For ArbitalJacoby and Kahn, both of whom are students in the Roy H. Park School of Communications, they said it was important that the club be all-inclusive. Broadway Bound’s auditions are open to everyone and are not restricted to theater or performance majors.
“Everyone here is very multitalented,” ArbitalJacoby said. “Student organizations are a great way of interacting with your other interests. Don’t limit yourself to just your major.”
Secretary Sophia Egner, a sophomore theatre studies major, said the club lets her combine her love of theater and singing, which are two passions that are usually separate because she is not a performance major. She said Broadway Bound allows people to have an outlet outside official Dillingham productions in which they can pursue their musical aspirations in a less committed, more communal space.
Along with its commitments to inclusivity and performing show tunes, Broadway Bound also distinguishes itself by its dedication to volunteering in the larger Ithaca community. It has not begun volunteering yet because the group is still learning the music, but ArbitalJacoby and Kahn said they are committed to volunteering in the future. ArbitalJacoby and Kahn said they want to work with nursing homes and hospitals in hopes of brightening people’s days.
“Usually musical theater can be very upbeat, so it’s very uplifting for the patients and the elderly to hear it,” Kahn said. “It just makes their day happier and better.”
Sophomore member Jessica Ketterer said she also likes the potential volunteering that Broadway Bound will offer. She said that, for her, Broadway music has a special ability to draw people together because it pulls from a larger narrative. She said that, through volunteering, she wants to bring that story-based experience to people who cannot always leave their homes to have that experience in the theater.
Before Broadway Bound officially reaches out to organizations and begins volunteering, Kahn said she wants to make sure the group knows the music inside and out.

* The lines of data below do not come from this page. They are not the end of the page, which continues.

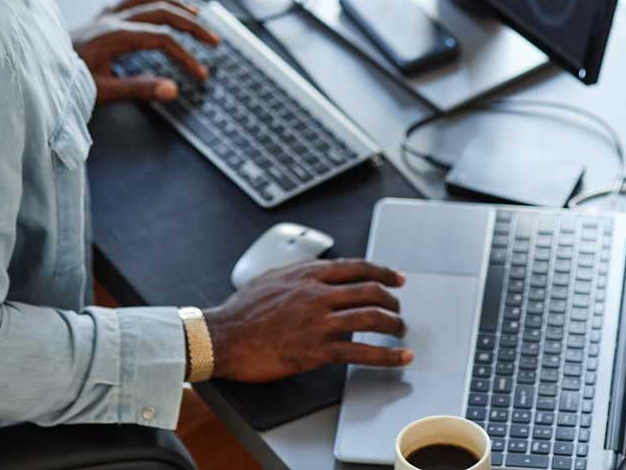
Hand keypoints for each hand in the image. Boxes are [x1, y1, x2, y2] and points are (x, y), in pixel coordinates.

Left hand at [73, 0, 219, 104]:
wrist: (32, 69)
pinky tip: (158, 5)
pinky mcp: (97, 19)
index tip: (200, 74)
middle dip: (191, 24)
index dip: (185, 55)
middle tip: (213, 40)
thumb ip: (138, 90)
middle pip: (161, 11)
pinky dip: (150, 0)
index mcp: (113, 35)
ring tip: (195, 12)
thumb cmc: (63, 82)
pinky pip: (129, 0)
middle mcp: (110, 19)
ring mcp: (102, 16)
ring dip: (173, 3)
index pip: (161, 39)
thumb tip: (173, 89)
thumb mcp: (101, 91)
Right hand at [203, 258, 411, 382]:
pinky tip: (398, 358)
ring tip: (401, 332)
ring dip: (393, 325)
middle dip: (392, 300)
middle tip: (399, 309)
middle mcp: (316, 294)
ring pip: (370, 318)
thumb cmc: (241, 310)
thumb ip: (296, 274)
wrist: (223, 336)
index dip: (382, 271)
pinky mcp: (316, 350)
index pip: (356, 267)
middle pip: (369, 291)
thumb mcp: (270, 278)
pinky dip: (385, 355)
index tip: (396, 278)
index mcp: (306, 274)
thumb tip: (312, 273)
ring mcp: (318, 322)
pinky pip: (360, 353)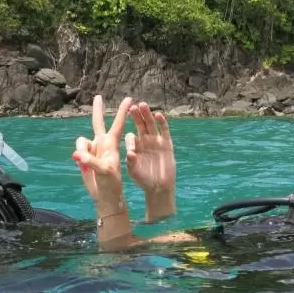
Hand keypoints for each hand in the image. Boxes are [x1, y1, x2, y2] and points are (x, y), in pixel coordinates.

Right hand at [73, 95, 131, 212]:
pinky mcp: (84, 155)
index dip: (122, 111)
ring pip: (81, 140)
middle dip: (98, 110)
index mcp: (112, 144)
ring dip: (81, 150)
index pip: (118, 124)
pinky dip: (78, 157)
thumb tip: (76, 155)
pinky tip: (82, 166)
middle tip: (98, 96)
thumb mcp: (103, 171)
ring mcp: (92, 149)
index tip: (129, 98)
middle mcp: (102, 143)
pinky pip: (77, 150)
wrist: (103, 194)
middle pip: (98, 123)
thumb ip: (90, 161)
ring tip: (86, 164)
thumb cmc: (110, 182)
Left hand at [125, 101, 175, 220]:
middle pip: (140, 125)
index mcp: (135, 147)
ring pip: (151, 125)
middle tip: (132, 107)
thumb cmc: (144, 180)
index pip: (131, 137)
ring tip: (143, 105)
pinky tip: (158, 114)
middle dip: (136, 116)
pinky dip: (161, 123)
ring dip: (147, 115)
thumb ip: (131, 162)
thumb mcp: (134, 172)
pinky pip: (164, 131)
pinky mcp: (167, 143)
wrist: (159, 187)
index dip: (130, 137)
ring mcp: (156, 141)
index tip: (127, 133)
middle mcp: (144, 141)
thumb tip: (130, 154)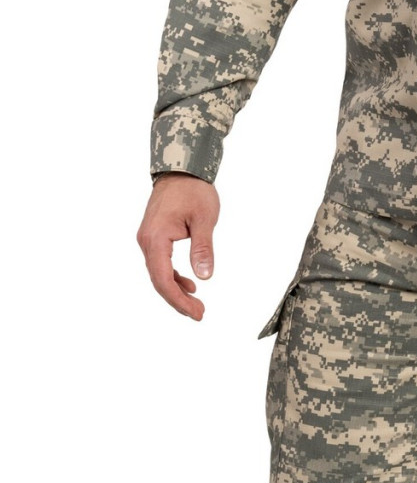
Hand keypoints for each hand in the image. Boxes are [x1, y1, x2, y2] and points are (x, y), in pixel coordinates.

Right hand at [137, 173, 220, 319]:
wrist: (181, 169)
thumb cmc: (193, 191)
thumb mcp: (204, 219)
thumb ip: (203, 248)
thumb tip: (204, 276)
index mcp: (155, 239)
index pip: (162, 279)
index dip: (178, 299)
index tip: (195, 312)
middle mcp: (146, 242)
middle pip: (158, 280)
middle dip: (178, 299)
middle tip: (199, 313)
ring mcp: (148, 239)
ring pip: (159, 273)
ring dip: (175, 289)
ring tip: (196, 303)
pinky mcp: (154, 236)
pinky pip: (161, 262)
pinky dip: (173, 275)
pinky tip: (188, 283)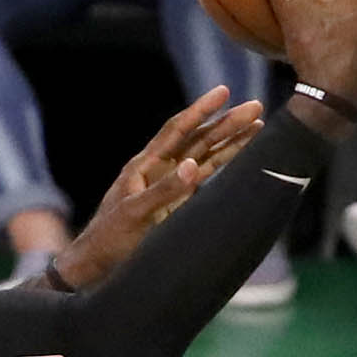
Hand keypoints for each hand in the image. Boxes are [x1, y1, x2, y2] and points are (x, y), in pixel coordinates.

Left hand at [54, 86, 265, 289]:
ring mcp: (170, 185)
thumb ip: (164, 191)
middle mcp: (159, 170)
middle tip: (256, 106)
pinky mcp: (178, 203)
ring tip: (259, 125)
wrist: (97, 265)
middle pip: (197, 140)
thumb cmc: (109, 239)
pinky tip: (244, 153)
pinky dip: (224, 164)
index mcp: (144, 166)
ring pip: (205, 156)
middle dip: (225, 123)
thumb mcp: (135, 214)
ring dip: (230, 141)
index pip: (177, 131)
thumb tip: (194, 166)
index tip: (224, 91)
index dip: (201, 110)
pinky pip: (205, 178)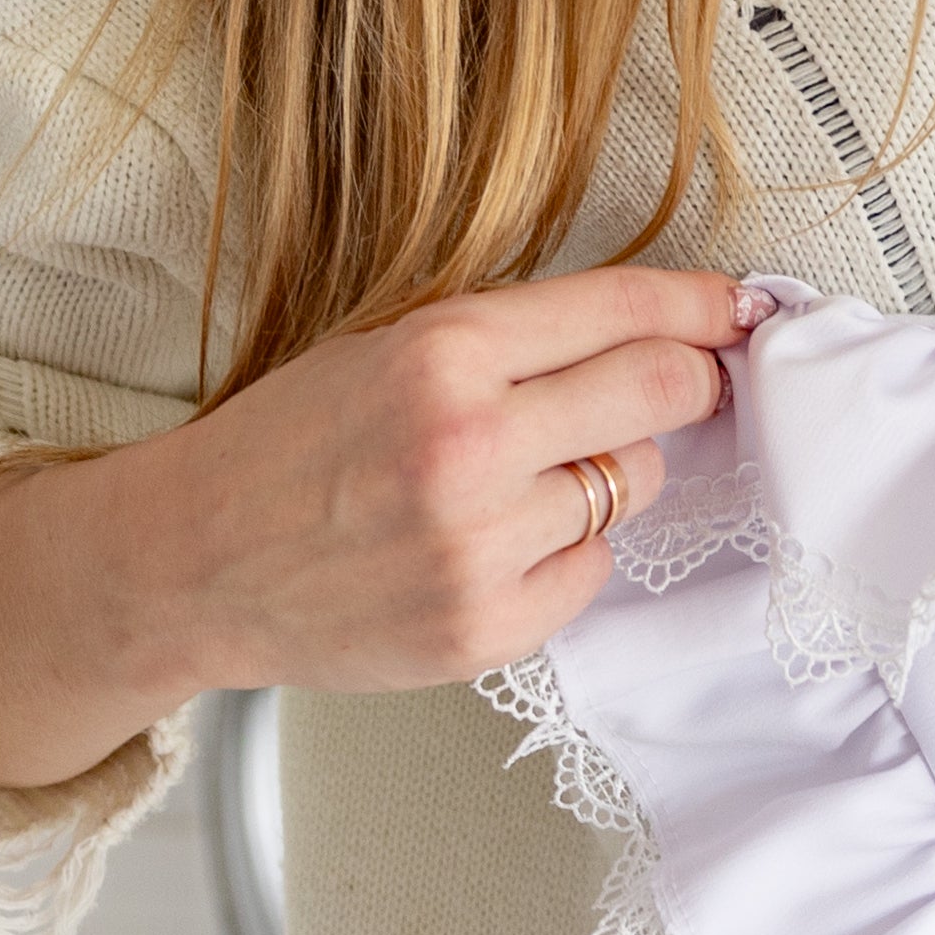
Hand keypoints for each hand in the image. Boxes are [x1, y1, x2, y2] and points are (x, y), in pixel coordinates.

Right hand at [0, 265, 754, 788]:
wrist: (192, 560)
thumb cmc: (295, 438)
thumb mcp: (393, 342)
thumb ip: (521, 335)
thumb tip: (664, 324)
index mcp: (445, 351)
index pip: (628, 310)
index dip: (704, 306)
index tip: (742, 308)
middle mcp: (468, 445)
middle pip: (661, 393)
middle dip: (690, 381)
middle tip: (685, 383)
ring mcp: (477, 546)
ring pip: (634, 482)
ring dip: (611, 468)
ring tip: (530, 470)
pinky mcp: (482, 628)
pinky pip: (591, 568)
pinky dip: (567, 547)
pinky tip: (501, 537)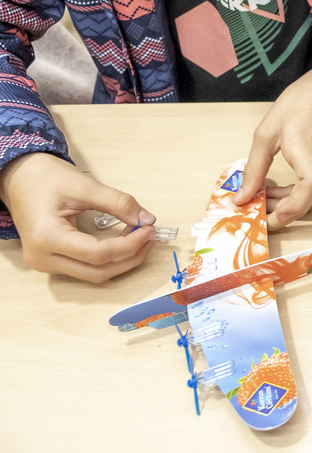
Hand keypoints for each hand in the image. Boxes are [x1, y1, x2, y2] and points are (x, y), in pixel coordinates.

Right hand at [0, 152, 157, 281]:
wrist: (19, 178)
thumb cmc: (45, 178)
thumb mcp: (85, 186)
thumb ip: (119, 203)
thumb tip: (147, 219)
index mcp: (47, 237)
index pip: (98, 254)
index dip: (130, 245)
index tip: (150, 229)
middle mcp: (42, 257)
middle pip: (97, 272)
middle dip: (130, 258)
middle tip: (151, 237)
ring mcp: (44, 263)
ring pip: (92, 274)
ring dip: (121, 260)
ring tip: (141, 238)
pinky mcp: (50, 261)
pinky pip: (84, 268)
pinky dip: (107, 259)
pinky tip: (123, 242)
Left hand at [237, 50, 311, 229]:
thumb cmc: (303, 101)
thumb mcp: (268, 130)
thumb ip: (254, 167)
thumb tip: (241, 198)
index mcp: (309, 148)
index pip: (309, 187)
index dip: (289, 210)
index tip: (266, 219)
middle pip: (309, 200)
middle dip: (281, 210)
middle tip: (256, 206)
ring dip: (291, 201)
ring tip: (267, 193)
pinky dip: (302, 191)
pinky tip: (286, 184)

A cappella brings its own distinct challenges, she said, because it relies on blending every members’ voices together to create one product.
It can also be more difficult to create this cohesive sound without an official conductor, Ketterer said. She also said that without having a band as backup, it is imperative for singers to internalize the pitch because there are no other instruments to match. Although a cappella is difficult to master, Ketterer said the difficulties are worth it for the enjoyment she gets out of singing.
ArbitalJacoby said the demand for groups like Broadway Bound is high. This year, approximately 70 people signed up for auditions.
“Showing that interest, it was really validating that we belong on campus as a club,” she said.
The copresidents have accepted approximately 10 people who auditioned, and they said they hope to increase those numbers. In the future, they plan to evolve by reaching out to other organizations that may need entertainment for events. Kahn said she wants to have an exhibition showcase on campus by the end of Spring 2020 and hopes that it will become a well-established group by the time she graduates.
Until then, the group will focus on building up a repertoire, starting with “Somewhere” from “West Side Story” and focusing on learning the music.
“The music, that’s what brings us to this club,” Ketterer said. “We all have the same passion. I really hope that passion will bring us together on stage and help us create beautiful music.”